* Task directions:
Retype the lines of the records exactly, from the start of the records through the line containing "на миграционный учет можно не только на", including both ends.

(Extracted data entries)
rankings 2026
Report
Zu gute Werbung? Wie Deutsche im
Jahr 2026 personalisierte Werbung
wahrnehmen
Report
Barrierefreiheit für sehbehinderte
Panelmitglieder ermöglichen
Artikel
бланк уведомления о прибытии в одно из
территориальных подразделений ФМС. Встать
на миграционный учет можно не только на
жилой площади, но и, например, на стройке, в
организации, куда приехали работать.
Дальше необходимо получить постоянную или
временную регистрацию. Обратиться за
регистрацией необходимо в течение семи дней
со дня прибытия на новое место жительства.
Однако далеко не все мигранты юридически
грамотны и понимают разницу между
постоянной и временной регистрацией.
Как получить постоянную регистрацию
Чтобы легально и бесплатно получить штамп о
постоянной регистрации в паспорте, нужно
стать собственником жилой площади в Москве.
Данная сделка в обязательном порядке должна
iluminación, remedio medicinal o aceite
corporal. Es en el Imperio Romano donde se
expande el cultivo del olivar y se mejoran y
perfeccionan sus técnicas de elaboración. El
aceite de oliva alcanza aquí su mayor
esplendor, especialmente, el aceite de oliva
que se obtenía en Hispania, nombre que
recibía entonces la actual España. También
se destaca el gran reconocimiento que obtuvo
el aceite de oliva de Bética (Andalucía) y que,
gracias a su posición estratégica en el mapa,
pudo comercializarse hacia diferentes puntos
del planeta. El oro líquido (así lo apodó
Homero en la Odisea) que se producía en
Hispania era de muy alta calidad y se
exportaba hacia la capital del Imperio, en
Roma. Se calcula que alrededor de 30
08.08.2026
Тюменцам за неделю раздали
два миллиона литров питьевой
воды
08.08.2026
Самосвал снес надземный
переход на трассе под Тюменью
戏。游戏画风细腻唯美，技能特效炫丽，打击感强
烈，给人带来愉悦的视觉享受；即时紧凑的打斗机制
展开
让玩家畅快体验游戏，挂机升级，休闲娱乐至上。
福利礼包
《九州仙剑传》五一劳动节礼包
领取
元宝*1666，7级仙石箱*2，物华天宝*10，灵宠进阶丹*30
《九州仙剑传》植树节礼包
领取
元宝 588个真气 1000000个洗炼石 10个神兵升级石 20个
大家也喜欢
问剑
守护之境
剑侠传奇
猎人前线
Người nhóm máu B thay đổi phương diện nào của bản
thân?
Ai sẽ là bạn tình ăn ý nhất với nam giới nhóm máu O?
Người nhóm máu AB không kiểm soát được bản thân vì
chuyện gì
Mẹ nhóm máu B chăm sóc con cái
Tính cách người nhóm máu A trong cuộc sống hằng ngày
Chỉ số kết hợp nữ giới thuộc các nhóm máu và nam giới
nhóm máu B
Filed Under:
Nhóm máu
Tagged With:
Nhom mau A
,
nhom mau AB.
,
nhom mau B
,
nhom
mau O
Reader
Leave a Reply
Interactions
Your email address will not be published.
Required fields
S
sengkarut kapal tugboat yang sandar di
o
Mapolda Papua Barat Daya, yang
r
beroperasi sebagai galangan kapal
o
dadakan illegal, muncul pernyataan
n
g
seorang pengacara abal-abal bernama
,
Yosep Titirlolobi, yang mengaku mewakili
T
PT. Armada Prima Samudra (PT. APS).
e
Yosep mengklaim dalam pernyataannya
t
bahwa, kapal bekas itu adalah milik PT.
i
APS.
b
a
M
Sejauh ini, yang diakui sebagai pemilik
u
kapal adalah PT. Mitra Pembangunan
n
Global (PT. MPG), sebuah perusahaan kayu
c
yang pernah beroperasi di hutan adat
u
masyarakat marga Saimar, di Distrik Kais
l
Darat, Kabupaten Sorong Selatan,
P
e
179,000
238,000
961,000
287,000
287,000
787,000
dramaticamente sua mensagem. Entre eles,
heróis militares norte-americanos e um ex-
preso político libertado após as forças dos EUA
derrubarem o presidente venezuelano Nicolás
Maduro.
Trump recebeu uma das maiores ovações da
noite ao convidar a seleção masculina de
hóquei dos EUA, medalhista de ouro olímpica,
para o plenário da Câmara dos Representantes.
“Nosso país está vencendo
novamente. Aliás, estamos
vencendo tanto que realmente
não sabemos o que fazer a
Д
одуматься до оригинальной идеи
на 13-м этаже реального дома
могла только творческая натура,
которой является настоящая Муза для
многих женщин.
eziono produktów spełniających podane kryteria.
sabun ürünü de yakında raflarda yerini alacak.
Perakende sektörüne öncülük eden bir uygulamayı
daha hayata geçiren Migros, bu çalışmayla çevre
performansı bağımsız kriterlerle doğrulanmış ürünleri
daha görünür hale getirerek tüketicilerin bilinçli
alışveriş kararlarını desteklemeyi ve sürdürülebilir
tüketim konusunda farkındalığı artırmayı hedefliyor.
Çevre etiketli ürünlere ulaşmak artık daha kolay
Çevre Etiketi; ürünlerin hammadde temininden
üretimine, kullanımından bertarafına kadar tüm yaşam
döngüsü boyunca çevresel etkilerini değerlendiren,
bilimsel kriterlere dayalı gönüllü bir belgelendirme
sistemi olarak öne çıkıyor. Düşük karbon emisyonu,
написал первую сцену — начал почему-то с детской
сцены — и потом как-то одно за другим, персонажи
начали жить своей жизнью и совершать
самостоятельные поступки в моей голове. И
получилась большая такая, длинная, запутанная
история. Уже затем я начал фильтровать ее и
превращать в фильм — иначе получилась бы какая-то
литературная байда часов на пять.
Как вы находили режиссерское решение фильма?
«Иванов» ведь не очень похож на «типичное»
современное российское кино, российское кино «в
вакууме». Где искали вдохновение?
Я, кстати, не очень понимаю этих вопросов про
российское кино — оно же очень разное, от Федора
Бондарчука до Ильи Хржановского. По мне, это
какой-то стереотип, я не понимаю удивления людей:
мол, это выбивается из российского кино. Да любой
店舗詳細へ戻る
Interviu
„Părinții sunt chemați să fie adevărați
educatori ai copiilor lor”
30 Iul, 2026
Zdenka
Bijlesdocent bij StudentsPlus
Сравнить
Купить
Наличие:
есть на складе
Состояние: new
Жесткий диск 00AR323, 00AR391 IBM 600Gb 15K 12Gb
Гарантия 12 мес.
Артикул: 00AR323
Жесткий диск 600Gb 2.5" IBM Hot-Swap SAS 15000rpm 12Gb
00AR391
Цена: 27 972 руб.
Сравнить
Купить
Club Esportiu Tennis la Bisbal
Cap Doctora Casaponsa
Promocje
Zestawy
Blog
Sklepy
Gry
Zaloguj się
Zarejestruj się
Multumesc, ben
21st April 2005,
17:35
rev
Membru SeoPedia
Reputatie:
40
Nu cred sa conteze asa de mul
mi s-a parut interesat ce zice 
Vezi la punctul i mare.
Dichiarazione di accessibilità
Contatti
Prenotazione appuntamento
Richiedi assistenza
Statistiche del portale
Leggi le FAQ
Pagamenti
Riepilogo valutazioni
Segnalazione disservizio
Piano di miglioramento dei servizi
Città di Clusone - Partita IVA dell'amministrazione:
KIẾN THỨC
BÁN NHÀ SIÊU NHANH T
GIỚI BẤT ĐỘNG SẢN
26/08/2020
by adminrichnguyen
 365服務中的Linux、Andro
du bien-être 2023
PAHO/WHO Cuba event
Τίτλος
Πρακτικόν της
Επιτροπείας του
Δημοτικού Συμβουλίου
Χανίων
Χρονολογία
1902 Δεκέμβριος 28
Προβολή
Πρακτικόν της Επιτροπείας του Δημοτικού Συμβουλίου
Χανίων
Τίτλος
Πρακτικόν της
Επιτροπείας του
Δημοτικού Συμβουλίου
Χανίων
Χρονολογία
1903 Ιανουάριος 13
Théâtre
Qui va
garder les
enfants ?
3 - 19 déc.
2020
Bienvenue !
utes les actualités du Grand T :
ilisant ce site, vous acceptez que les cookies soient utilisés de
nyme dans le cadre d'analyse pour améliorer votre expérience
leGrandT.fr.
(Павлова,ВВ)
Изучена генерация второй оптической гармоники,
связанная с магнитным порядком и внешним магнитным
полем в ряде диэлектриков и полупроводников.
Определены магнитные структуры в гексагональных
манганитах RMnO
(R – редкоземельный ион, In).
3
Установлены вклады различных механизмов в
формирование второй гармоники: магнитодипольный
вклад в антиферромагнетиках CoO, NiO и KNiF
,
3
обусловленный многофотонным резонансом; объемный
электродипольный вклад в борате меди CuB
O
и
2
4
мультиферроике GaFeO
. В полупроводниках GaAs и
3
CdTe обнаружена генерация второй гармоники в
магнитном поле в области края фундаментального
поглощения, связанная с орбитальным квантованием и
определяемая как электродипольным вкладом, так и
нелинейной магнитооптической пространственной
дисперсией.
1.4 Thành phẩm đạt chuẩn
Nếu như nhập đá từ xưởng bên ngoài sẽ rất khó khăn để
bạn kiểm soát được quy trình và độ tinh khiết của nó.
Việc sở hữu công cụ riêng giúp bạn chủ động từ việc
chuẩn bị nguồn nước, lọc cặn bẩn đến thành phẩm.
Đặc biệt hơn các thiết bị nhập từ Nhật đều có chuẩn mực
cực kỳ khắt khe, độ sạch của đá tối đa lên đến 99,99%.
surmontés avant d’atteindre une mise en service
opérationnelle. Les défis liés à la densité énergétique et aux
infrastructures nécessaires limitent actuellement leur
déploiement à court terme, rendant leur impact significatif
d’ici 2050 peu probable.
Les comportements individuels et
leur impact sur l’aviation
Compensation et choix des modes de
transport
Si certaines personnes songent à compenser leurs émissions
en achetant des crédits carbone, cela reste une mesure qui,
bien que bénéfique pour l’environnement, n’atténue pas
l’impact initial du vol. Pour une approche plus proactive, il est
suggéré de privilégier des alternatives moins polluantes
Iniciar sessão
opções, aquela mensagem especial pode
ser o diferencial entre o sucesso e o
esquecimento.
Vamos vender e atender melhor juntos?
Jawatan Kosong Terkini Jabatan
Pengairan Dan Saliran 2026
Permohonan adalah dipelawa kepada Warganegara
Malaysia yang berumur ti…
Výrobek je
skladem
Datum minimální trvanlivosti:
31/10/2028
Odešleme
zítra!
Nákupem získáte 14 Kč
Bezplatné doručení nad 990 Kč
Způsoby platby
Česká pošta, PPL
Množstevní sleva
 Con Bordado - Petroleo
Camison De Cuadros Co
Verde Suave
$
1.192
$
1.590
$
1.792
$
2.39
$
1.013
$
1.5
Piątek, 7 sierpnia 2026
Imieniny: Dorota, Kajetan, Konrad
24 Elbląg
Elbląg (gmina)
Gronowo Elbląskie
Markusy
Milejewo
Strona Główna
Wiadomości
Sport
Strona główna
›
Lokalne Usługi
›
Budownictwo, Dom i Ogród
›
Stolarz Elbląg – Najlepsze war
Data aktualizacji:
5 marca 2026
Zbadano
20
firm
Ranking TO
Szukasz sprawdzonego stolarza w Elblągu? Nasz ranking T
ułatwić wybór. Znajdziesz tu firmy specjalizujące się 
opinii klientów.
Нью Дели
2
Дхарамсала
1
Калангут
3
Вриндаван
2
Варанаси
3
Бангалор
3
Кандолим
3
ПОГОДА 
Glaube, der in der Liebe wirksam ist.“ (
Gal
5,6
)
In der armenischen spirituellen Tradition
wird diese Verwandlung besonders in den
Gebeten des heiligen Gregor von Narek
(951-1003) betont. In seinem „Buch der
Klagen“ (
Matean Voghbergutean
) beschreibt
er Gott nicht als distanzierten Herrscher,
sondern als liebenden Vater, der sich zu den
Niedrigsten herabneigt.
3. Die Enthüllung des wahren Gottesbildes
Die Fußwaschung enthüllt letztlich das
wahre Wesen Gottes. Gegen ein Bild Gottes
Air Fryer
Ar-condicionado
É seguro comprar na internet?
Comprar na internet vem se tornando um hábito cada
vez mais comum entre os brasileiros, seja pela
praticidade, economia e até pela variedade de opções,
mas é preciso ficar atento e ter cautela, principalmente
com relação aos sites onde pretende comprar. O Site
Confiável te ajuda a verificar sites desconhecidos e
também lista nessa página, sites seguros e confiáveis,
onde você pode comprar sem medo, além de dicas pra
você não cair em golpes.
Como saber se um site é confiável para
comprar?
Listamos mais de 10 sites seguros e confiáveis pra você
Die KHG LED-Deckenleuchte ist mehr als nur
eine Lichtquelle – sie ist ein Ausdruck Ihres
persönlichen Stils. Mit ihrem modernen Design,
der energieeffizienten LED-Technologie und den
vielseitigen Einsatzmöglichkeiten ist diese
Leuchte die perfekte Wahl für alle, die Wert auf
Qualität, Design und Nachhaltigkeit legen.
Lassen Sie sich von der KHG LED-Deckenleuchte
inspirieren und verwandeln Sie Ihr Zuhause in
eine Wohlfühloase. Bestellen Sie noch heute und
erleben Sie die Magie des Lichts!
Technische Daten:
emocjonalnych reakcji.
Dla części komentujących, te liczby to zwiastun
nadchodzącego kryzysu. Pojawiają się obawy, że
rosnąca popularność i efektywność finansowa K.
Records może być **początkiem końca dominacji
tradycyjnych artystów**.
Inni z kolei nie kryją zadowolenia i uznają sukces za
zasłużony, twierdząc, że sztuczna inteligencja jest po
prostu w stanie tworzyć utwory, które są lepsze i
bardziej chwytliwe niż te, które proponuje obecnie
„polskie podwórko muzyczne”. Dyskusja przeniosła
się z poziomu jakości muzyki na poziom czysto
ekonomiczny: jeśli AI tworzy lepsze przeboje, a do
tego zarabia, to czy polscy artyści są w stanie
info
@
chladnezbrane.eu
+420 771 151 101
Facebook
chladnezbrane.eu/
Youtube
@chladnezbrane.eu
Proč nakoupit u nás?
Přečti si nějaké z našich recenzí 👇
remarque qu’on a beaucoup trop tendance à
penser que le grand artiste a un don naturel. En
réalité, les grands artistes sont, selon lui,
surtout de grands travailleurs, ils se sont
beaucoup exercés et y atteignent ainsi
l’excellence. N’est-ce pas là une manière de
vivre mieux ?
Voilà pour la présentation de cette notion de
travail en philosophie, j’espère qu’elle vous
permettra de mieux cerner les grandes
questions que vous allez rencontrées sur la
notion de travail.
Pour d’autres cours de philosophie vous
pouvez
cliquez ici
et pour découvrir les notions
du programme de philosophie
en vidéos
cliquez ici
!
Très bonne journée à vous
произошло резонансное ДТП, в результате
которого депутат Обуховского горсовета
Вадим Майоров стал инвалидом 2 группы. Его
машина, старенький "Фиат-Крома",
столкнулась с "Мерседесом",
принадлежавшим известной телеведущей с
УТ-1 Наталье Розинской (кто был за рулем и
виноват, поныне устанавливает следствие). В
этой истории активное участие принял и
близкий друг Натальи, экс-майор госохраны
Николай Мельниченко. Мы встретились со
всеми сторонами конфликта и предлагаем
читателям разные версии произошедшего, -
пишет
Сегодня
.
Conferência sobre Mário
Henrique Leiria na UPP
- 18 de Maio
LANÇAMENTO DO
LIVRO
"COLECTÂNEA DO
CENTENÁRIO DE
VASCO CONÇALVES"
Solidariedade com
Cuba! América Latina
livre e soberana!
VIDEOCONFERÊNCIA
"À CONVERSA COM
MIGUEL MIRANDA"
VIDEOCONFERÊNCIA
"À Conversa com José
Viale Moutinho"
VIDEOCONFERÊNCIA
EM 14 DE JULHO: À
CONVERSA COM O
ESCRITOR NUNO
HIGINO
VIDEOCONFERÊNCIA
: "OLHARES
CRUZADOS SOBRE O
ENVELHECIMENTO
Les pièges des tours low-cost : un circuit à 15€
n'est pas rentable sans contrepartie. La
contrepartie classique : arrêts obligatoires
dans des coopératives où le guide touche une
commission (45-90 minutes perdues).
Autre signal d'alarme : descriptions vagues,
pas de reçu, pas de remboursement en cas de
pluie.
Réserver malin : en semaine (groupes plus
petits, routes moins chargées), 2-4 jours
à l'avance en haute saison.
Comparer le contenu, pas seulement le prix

* Answer space:
rankings 2026
Report
Zu gute Werbung? Wie Deutsche im
Jahr 2026 personalisierte Werbung
wahrnehmen
Report
Barrierefreiheit für sehbehinderte
Panelmitglieder ermöglichen
Artikel
бланк уведомления о прибытии в одно из
территориальных подразделений ФМС. Встать
на миграционный учет можно не только на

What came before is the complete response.